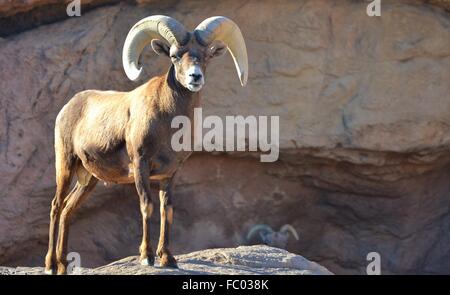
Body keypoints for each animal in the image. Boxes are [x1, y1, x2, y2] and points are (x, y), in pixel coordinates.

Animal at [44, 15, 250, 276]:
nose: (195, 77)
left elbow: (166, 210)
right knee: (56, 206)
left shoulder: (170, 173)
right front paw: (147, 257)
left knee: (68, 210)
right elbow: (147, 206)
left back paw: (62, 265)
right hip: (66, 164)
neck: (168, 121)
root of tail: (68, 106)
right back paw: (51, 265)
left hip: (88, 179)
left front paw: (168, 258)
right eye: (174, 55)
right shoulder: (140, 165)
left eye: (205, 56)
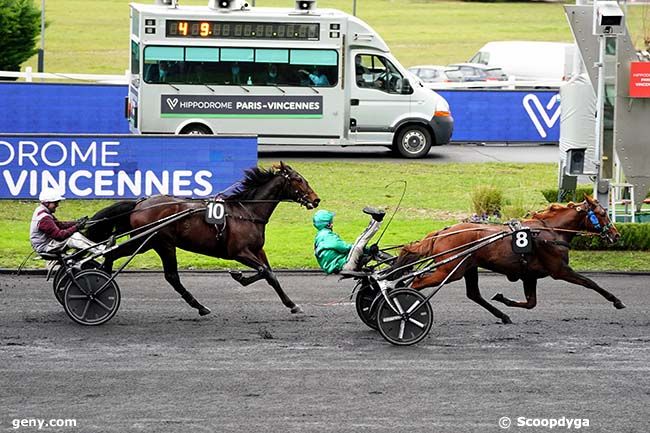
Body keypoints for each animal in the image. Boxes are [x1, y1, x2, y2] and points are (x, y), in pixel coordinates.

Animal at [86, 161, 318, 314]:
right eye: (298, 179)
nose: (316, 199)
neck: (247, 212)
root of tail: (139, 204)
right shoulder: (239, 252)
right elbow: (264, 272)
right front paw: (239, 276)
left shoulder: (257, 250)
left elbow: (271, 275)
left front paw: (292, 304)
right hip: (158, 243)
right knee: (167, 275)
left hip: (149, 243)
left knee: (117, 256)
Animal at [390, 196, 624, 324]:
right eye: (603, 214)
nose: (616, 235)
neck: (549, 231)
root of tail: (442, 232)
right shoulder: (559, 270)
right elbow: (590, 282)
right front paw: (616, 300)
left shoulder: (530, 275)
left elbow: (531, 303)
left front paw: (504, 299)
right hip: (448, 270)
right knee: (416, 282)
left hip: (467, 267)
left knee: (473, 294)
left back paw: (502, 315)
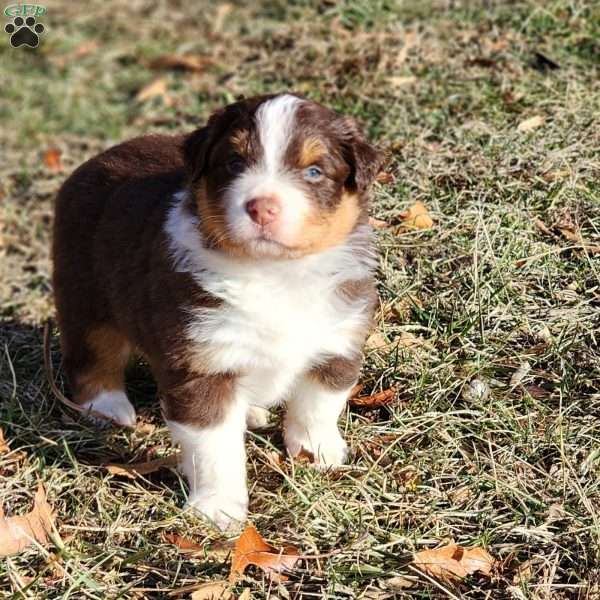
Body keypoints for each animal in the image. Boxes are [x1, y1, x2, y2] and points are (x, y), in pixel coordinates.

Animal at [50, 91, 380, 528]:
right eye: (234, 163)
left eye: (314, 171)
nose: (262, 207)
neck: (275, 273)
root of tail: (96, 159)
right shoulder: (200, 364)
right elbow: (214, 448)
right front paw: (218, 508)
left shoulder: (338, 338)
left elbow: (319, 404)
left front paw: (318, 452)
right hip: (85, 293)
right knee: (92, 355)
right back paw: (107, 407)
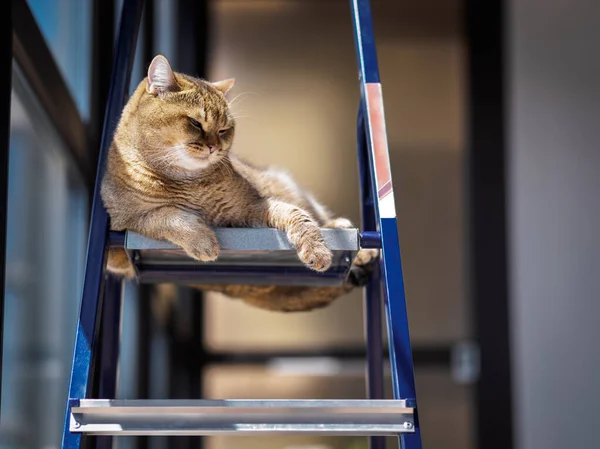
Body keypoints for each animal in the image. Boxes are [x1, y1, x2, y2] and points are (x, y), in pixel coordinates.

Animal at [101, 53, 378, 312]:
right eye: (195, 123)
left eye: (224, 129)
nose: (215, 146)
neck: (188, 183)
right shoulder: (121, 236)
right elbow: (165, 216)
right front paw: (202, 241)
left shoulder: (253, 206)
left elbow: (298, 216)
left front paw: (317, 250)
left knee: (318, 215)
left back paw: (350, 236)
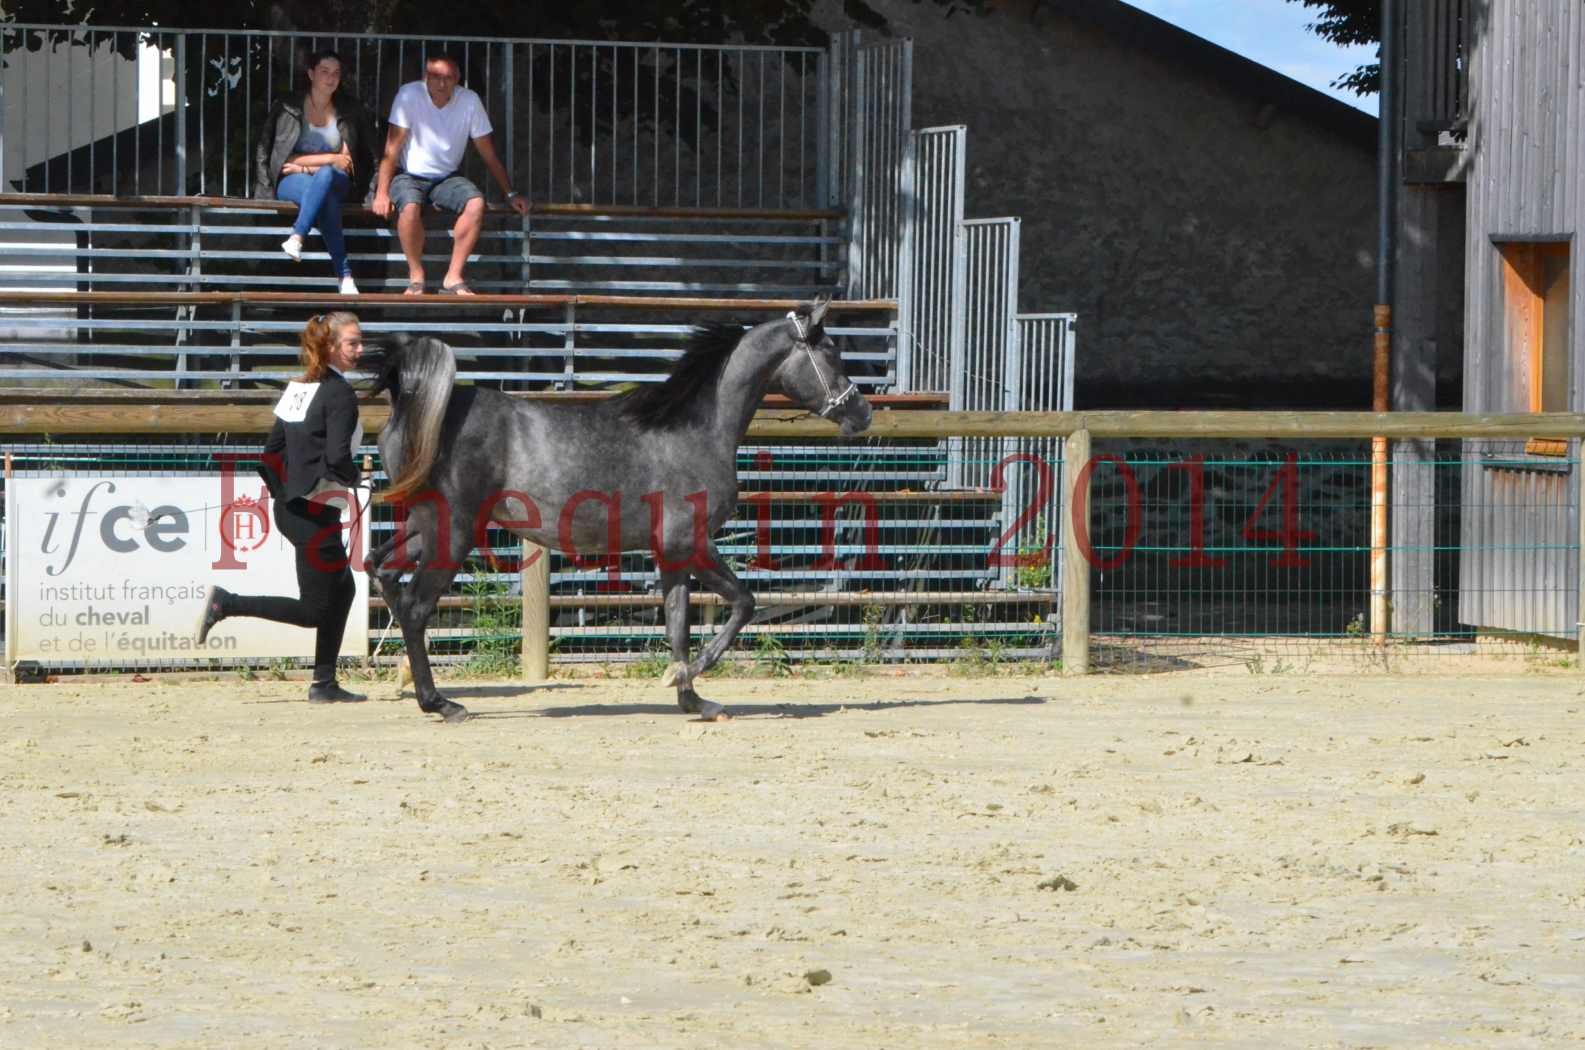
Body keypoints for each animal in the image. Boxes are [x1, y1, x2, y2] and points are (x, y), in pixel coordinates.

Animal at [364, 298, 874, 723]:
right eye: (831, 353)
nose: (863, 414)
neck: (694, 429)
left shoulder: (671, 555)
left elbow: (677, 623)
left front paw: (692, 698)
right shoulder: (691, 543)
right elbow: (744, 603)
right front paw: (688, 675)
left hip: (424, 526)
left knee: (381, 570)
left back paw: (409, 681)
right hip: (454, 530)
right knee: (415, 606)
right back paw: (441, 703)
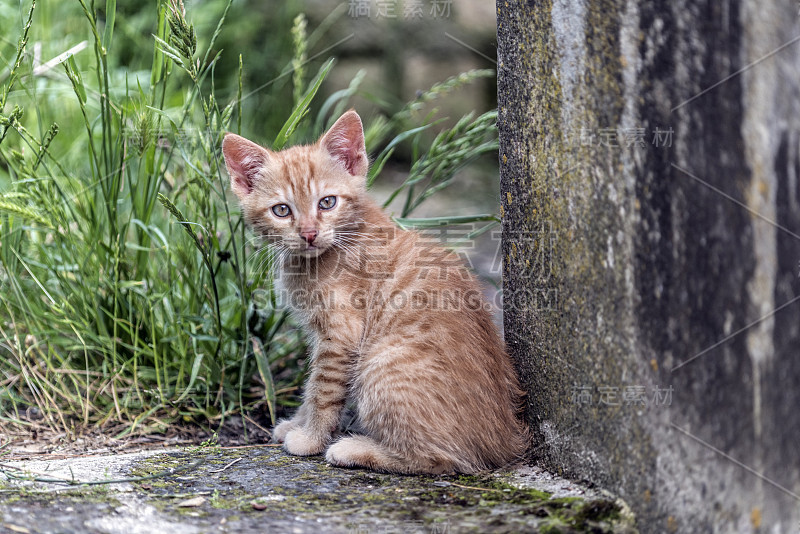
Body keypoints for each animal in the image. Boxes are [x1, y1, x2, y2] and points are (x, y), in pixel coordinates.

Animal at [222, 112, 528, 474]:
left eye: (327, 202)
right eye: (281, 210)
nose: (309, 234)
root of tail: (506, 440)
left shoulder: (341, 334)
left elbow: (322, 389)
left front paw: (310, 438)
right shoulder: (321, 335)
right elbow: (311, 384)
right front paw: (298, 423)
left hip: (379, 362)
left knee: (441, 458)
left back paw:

THE TASK: Drop the pictures; repeat each entry above exactly.

EXERCISE ANSWER:
Body keypoints for each animal in the image. Boxes are [x1, y1, x2, y2] and points are (x, y), in pixel coordinates.

Animal at [44, 15, 250, 276]:
nose: (195, 77)
left elbow: (166, 210)
right knee: (56, 206)
left shoulder: (170, 173)
right front paw: (147, 257)
left knee: (68, 210)
right elbow: (147, 206)
left back paw: (62, 265)
right hip: (66, 164)
neck: (168, 121)
root of tail: (68, 106)
right back paw: (51, 265)
left hip: (88, 179)
left front paw: (168, 258)
right eye: (174, 55)
right shoulder: (140, 165)
left eye: (205, 56)
Body keypoints for each animal in the image. Boxes are [x1, y1, x2, y2] and points are (x, y), in pixel coordinates.

Animal at [86, 161, 318, 314]:
right eye: (298, 179)
nose: (316, 199)
neck: (247, 212)
root of tail: (139, 204)
right shoulder: (239, 252)
right elbow: (264, 272)
right front paw: (239, 276)
left shoulder: (257, 250)
left elbow: (271, 275)
left front paw: (292, 304)
right hip: (158, 243)
right knee: (167, 275)
left hip: (149, 243)
left knee: (117, 256)
Animal at [390, 196, 624, 324]:
right eye: (603, 214)
nose: (616, 235)
neck: (549, 231)
root of tail: (442, 232)
right shoulder: (559, 270)
right elbow: (590, 282)
right front paw: (616, 300)
left shoulder: (530, 275)
left elbow: (531, 303)
left front paw: (504, 299)
right hip: (448, 270)
right knee: (416, 282)
left hip: (467, 267)
left knee: (473, 294)
left back paw: (502, 315)
Body keypoints for each animal in the image. Boxes are [x1, y1, x2, y2] and points are (x, y), in pixel coordinates.

Animal at [50, 91, 380, 528]:
right eye: (234, 163)
left eye: (314, 171)
nose: (262, 207)
neck: (275, 273)
root of tail: (96, 159)
right shoulder: (200, 364)
right elbow: (214, 448)
right front paw: (218, 508)
left shoulder: (338, 338)
left elbow: (319, 404)
left front paw: (318, 452)
right hip: (85, 293)
right knee: (92, 355)
right back paw: (107, 407)
Body keypoints for each animal in the image. Boxes are [x1, y1, x2, y2] and points are (x, y), in pixel coordinates.

Animal at [101, 53, 378, 312]:
right eye: (195, 123)
left eye: (224, 129)
nose: (215, 146)
neck: (188, 183)
right shoulder: (121, 236)
right elbow: (165, 216)
right front paw: (202, 241)
left shoulder: (253, 206)
left elbow: (298, 216)
left front paw: (317, 250)
left knee: (318, 215)
left back paw: (350, 236)
Body keypoints for each animal in the image. Boxes are [x1, y1, x2, y2] and points are (x, y), in pixel coordinates.

Animal at [364, 298, 874, 723]:
right eye: (831, 353)
nose: (863, 414)
neck: (694, 429)
left shoulder: (671, 555)
left elbow: (677, 623)
left front paw: (692, 698)
right shoulder: (691, 543)
right elbow: (744, 603)
right front paw: (688, 675)
left hip: (424, 526)
left knee: (381, 570)
left back paw: (409, 681)
right hip: (454, 530)
right knee: (415, 606)
right back paw: (441, 703)
Body keypoints for each animal in the image. Boxes are [x1, y1, x2, y2] and points are (x, y), in pixel coordinates.

Animal at [222, 112, 528, 474]:
left eye: (327, 202)
right eye: (281, 210)
nose: (309, 234)
root of tail: (506, 440)
left shoulder: (341, 334)
left elbow: (322, 389)
left front paw: (310, 438)
right shoulder: (321, 335)
right elbow: (311, 384)
right front paw: (298, 423)
left hip: (379, 362)
left knee: (441, 458)
left back paw:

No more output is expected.